Miguel Januário, o "mais-menos", conhecido pelas suas frases interventivas, como "O povo vencido jamais será unido", ou "Poupe água! Assim podemos jogar golfe", considera que este contexto até seria favorável à arte pública, "porque não há ninguém nas ruas e seria mais fácil trabalhar", mas também reconhece que tal ato seria provocatório e irresponsável, "quase como ir passear em grupo para as marginais". Por isso, fica em casa, dando aliás continuidade a uma "quarentena" que já se prolonga desde que foi pai, no início de fevereiro.
Mas a atividade não parou, e Januário continua empenhado numa série de projetos, como a apresentação que irá fazer a 4 de abril, na "Emergency edition" do Festival Iminente, que se realiza integralmente "online" e é organizado por Vhils, outro célebre "street artists" português.

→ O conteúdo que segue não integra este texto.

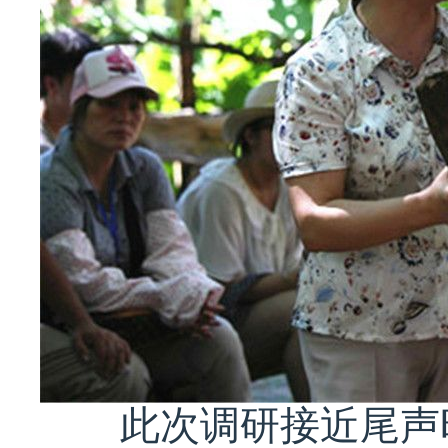
此次调研接近尾声时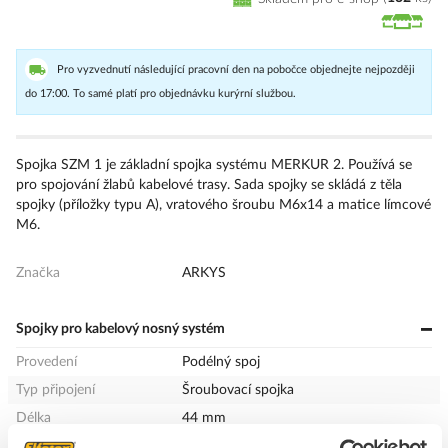
Pro vyzvednutí následující pracovní den na pobočce objednejte nejpozději
do 17:00. To samé platí pro objednávku kurýrní službou.
Spojka SZM 1 je základní spojka systému MERKUR 2. Používá se
pro spojování žlabů kabelové trasy. Sada spojky se skládá z těla
spojky (příložky typu A), vratového šroubu M6x14 a matice límcové
M6.
Značka
ARKYS
Spojky pro kabelový nosný systém
Provedení
Podélný spoj
Typ připojení
Šroubovací spojka
Délka
44 mm
Vhodné pro mřížkový žlab
Ano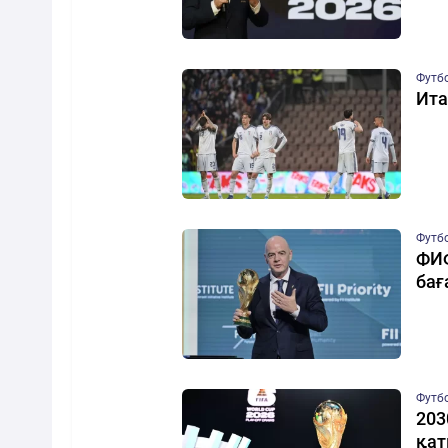
Футб
Ита
Футб
ФИФ
бағ
Футб
203
қат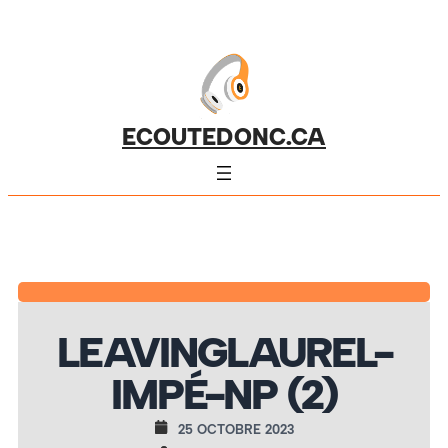
ECOUTEDONC.CA
LEAVINGLAUREL-
IMPÉ-NP (2)
25 OCTOBRE 2023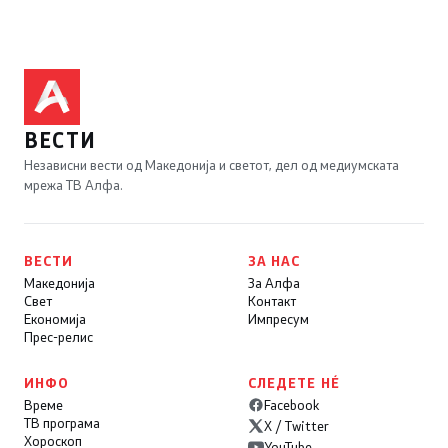
ВЕСТИ
Независни вести од Македонија и светот, дел од медиумската
мрежа ТВ Алфа.
ВЕСТИ
ЗА НАС
Македонија
За Алфа
Свет
Контакт
Економија
Импресум
Прес-релис
ИНФО
СЛЕДЕТЕ НÉ
Време
Facebook
ТВ програма
X / Twitter
Хороскоп
YouTube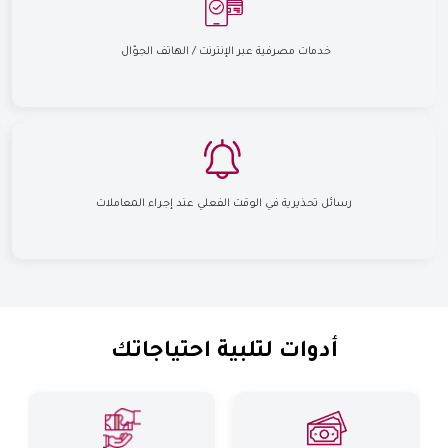
خدمات مصرفية عبر الإنترنت / الهاتف الجوّال
رسائل تحذيرية في الوقت الفعلي عند إجراء المعاملات
أدوات لتلبية احتياجاتك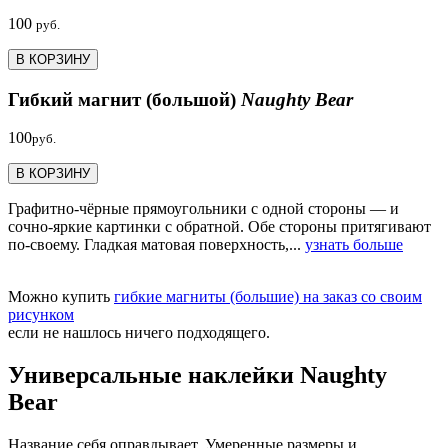
100
руб.
В КОРЗИНУ
Гибкий магнит (большой)
Naughty Bear
100
руб.
В КОРЗИНУ
Графитно-чёрные прямоугольники с одной стороны — и
сочно-яркие картинки с обратной. Обе стороны притягивают
по-своему. Гладкая матовая поверхность,...
узнать больше
Можно купить
гибкие магниты (большие) на заказ со своим
рисунком
если не нашлось ничего подходящего.
Универсальные наклейки Naughty
Bear
Название себя оправдывает. Умеренные размеры и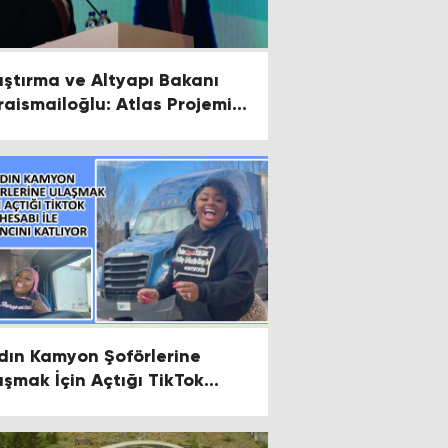
aştırma ve Altyapı Bakanı
raismailoğlu: Atlas Projemiz
aştırma Mevzuatını Bütün
nleriyle Kapsayacak
dın Kamyon Şoförlerine
aşmak İçin Açtığı TikTok
sabı ile Kazancını Katlıyor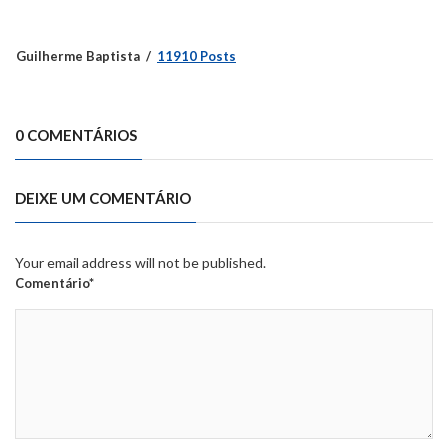
Guilherme Baptista
11910 Posts
0 COMENTÁRIOS
DEIXE UM COMENTÁRIO
Your email address will not be published.
Comentário*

Quanto ao futuro, há "mais" e "menos" a considerar: "será uma oportunidade de repensar toda a estrutura comunitária e política, e de dar mais importância à ciência, mas há aqui um novo paradigma, fundado no medo, que poderá ser aproveitado por populismos e autoritarismos."
O futuro preocupa também Tamara Alves, artista lisboeta metida em casa desde 14 de março. "Sendo otimista, e recebendo tudo o que tenho a receber, aguento seis meses nestas circunstâncias. Depois, entro numa zona incerta", admitiu a criadora, cujos trabalhos cruzam figuras humanas e animais e transmitem uma misteriosa serenidade. Entretanto, ocupa-se com outros suportes, e encontra algumas vantagens na situação: "O isolamento é um dom, dizia o Bukowski, e para um artista, a falta de distrações, obriga-o a concentrar-se no trabalho."
Também Mr.Dheo, que espalhou a suas imagens de foto realismo por mais de 50 cidades no Mundo, está habituado a longos períodos de "quarentena", focado apenas nas suas obras, mas vê o próximo ano com apreensão: "O meu trabalho é um capricho neste contexto, e será a última coisa a ser apoiada, por autarquias ou empresas, quando o pior passar."
E Hazul, "street artist" que evoluiu das "caligrafias" para imagens mais ou menos abstratas, onde se reconhecem uma série de elementos religiosos, transferiu o seu ateliê para casa e admite que, apesar de não representar "acontecimentos externos", mas sim um "universo pessoal", será provável que toda esta situação tenha influência no seu íntimo.